美鈴のラインを返信して、彼女と会えることを喜びテンションを上げることにする。


「大体そんなこと言ったらアヤ氏だって今日いきなり遊びたいから会いたいって連絡したじゃないか」

「あ、確かに。じゃあ、明智氏ヤル?」

「お前とでは絶対童貞卒業したくないわ……」

「ムッカー!このメガネの完璧美少女の誘い断るとか脳にウジ虫沸いてんじゃないの!」

「アヤ氏なんか完璧美少女の宮村永遠の前では霞むっての」

「最強論破ァァァァ!?ヒロインはずりぃぃぃ!」


「でもオレっちは完璧美少女といえばアリア派ぁぁぁ!」と倒れながらも自分の主張は曲げないアヤ氏であった。

この子、アリア大好きね。


「でもアリアはさぁー……。露骨にスタッフから寵愛受けまくりで」

「ギクッ!?……そ、そ、そ、そんなことないよぉ!そんなシナリオライター含めたスタッフらが1人のヒロインを贔屓しまくるとかあり得ないっしょ」

「露骨な贔屓しまくりじゃねぇかよ。
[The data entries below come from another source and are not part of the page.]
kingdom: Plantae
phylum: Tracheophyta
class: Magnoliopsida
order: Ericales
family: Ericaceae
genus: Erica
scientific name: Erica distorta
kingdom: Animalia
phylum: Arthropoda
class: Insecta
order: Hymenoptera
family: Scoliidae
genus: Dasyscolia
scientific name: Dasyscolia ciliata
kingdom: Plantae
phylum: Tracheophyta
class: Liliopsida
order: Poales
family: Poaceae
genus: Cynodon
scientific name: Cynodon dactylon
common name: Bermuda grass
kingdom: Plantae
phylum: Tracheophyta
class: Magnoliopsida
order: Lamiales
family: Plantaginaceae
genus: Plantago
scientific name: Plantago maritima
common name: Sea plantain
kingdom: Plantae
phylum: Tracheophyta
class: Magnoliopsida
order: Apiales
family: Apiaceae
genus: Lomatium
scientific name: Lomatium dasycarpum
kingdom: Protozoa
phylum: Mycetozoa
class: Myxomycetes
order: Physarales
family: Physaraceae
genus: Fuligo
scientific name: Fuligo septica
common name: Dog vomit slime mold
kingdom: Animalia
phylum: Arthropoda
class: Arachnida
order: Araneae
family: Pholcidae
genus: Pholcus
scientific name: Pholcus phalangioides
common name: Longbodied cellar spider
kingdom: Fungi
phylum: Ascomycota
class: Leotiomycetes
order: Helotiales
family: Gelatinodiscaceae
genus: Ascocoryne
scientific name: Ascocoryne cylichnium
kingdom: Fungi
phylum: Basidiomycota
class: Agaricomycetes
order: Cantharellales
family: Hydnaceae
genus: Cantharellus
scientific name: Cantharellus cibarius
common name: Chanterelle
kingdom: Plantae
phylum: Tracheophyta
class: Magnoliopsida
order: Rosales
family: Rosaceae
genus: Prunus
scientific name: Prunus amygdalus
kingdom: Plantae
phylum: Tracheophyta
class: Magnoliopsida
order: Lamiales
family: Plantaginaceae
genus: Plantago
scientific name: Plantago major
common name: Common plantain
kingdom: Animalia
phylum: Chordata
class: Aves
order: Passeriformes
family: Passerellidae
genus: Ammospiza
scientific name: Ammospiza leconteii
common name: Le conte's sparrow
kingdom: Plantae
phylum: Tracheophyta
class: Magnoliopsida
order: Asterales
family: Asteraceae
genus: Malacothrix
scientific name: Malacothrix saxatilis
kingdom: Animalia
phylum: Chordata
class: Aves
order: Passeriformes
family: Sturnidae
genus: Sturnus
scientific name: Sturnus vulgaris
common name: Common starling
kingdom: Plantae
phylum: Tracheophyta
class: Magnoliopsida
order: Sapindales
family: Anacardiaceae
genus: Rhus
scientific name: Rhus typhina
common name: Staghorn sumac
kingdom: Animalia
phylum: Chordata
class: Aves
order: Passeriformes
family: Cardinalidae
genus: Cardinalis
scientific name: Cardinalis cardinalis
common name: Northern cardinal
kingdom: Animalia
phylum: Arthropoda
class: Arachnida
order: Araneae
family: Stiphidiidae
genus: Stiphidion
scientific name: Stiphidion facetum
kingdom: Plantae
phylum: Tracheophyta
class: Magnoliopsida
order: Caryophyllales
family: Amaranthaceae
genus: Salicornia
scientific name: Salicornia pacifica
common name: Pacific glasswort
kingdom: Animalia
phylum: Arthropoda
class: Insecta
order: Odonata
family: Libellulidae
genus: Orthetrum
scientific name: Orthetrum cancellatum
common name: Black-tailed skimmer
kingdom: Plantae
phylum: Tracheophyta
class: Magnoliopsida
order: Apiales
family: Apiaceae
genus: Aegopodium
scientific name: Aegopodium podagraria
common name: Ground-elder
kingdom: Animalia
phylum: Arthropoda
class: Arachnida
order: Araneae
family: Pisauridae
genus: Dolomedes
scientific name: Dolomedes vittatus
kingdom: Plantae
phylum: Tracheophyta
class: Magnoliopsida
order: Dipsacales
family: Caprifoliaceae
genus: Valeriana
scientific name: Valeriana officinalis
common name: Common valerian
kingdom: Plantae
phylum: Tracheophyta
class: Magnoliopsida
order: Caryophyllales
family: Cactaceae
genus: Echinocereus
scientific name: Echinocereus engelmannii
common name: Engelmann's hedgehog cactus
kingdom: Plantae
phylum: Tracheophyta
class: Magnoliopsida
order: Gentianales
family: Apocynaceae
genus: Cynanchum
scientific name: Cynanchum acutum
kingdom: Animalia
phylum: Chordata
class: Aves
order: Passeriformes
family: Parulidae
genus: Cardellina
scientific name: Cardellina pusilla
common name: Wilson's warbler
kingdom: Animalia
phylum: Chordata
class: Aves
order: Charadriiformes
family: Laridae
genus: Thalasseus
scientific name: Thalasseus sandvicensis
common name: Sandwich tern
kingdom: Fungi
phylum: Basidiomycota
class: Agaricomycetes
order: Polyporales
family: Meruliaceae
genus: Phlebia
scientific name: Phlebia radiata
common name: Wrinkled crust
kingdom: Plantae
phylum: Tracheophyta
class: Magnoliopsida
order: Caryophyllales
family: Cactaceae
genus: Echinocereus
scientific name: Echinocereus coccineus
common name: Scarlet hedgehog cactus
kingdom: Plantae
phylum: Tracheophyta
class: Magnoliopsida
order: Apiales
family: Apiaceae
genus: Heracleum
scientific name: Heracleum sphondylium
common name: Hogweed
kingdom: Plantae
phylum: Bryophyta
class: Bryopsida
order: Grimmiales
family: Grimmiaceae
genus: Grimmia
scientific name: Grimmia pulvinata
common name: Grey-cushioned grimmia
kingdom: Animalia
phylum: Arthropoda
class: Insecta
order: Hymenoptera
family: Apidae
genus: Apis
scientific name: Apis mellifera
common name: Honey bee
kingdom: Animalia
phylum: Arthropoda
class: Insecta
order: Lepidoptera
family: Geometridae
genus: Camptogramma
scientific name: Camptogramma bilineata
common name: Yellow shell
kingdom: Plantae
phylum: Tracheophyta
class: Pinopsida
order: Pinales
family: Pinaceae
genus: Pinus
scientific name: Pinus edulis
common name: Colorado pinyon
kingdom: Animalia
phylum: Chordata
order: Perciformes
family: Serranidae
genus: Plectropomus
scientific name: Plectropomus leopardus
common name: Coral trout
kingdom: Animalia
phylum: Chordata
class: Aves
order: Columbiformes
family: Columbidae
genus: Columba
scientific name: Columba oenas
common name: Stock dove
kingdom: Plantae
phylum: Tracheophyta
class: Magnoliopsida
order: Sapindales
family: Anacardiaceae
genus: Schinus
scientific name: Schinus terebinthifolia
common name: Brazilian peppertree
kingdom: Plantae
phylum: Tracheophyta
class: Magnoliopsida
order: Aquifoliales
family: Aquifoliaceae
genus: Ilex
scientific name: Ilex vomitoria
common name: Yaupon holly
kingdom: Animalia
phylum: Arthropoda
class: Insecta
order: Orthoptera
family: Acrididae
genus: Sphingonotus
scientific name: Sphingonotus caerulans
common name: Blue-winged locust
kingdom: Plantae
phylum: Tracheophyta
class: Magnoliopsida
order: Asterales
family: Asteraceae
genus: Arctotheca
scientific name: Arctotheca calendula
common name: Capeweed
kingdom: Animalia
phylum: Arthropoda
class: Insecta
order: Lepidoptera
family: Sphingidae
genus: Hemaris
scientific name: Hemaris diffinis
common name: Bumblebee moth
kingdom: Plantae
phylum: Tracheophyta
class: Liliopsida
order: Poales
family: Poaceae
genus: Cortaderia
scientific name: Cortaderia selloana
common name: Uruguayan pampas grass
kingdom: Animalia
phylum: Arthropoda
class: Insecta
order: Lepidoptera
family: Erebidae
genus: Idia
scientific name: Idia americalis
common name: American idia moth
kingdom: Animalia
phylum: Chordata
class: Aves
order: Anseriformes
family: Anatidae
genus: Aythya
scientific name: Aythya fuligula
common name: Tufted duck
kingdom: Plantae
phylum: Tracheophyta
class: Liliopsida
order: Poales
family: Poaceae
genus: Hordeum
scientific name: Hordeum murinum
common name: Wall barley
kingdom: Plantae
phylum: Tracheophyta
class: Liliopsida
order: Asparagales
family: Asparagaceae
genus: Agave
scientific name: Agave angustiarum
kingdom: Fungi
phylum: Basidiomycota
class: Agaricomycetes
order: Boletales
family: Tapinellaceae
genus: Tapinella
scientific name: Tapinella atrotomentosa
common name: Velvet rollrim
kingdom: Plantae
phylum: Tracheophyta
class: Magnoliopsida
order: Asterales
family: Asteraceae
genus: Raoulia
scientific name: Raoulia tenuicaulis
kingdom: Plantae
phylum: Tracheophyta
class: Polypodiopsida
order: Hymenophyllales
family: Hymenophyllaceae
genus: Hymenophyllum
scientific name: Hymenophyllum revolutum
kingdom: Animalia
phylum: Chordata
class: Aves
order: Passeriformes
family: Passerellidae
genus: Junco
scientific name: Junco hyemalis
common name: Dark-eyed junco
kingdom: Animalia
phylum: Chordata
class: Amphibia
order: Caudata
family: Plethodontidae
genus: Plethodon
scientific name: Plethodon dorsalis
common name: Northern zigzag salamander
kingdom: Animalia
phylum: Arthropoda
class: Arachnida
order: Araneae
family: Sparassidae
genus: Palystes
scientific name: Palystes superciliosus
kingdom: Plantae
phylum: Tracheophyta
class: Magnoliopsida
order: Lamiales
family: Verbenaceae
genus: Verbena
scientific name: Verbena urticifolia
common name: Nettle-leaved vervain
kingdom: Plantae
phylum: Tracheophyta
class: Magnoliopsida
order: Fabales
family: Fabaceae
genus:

本来のヨルが来た1周目のルートはタケルとアリアが結ばれた世界だったとかこれまでの俺のゲームのプレイを全否定された気分だったし」


そこはぼかせって思ったよ。

それにアリアの名前が初登場時点でロクに出番ないのにそりゃあねーよと思ったよ……。


「そ、そ、そ、そういう話やめようぜぇ明智氏ぃ?深森美鈴氏と遊ぶんでしょ?準備しないと準備!」

「おっと。そうだったな準備しないとな」


別にポケットにスマホ入れたり、上着羽織るくらいしか準備なんか必要ないけど。


「アヤ氏もそろそろ帰るんでしょ?」

「おうよ!夜ミャックに行くからな!」


『ミャクドナルドの夜限定メニュー買いたいからその時間潰しとして夕方まで遊んでくれ』という動機で昼から遊びに来たアヤ氏と、今日は数時間雑談しながら一緒にゲームを楽しんでいた。

タケルほどに気安い仲ではないが、前世持ち仲間ということもありお互い先輩後輩以上に遠慮のないやり取りの出来る仲になっていた。

アヤ氏が元男ということもあり、感性も共通していることが多々あって意気投合することも多い。

喧嘩に近い軽口も多く、簡単に毒を吐ける仲でもある。

結構オンリーワンであり、謎な人間関係だ。


「はぁぁぁ……。てかさぁー、深森美鈴氏ってあんなに可愛いのマジでオレっち衝撃あるんだけど……。佐々木絵美もだけどさぁ……。原作ってどっちも地雷女だったじゃん?」

「い、いや?どっちも可愛かったよ?」

「マジかよ!?明智氏ふところひろっ!」


原作の美鈴と絵美についての言及はあまりしたくないなぁ。

付き合っている彼女のもしもの姿とはいえ、地雷女とは言いたくないけど、アヤ氏の言いたいこともわからなくもないのが困る……。


「でもさ、悪いのは彼女らじゃないじゃん」

「ひょ?というと?」

「それもこれも桜祭がそういう設定にしたからだろ。1度、そいつ本人に会って顔面ぶん殴ってやりたい」

「ぶ、ぶ、ぶ、ぶ、物騒なことはやめろよー、明智氏ぃー!」

「え?なんだよ急に?いきなり馴れ馴れしいな……」

「平和に行こうよ、平和に。英語でHEIWAだろ?」

「peaceだよ。確かそれ、原作の日常シーンで美月が真顔で言って滑ってたギャグじゃねぇか」


タケルと美月とヨルの3人の会話で、物騒なヨルの発言に美月がそのギャグで和ませ、タケルが無言で絶句することになった迷シーンである。

本気かギャグがわからないと総突っ込みシーンだ。


「そ、そうだっけか?あはは、忘れちゃってたよ……」

「え?これ、アヤ氏の純粋なボケ?美月とギャグセンス同じじゃん」

「ぐ、ぐうぜーん!そろそろ夜ミャック行くわ!」


逃げ出すようにして荷物をかき集めて部屋から出ていくアヤ氏。

なんなんだいきなり……?

隠したいことがあると言わんばかりに見えたのは気のせいなのか……。


「あ、車で迎えに来てくれるの?」


美鈴の指示に一驚を喫したのである。

車で迎えってタクシーかなんかで?

美月も美鈴も車を運転するのはありえないので、誰が運転手になってこちらへ向かっているのか。

突然怖さが膨らんでいったのであった。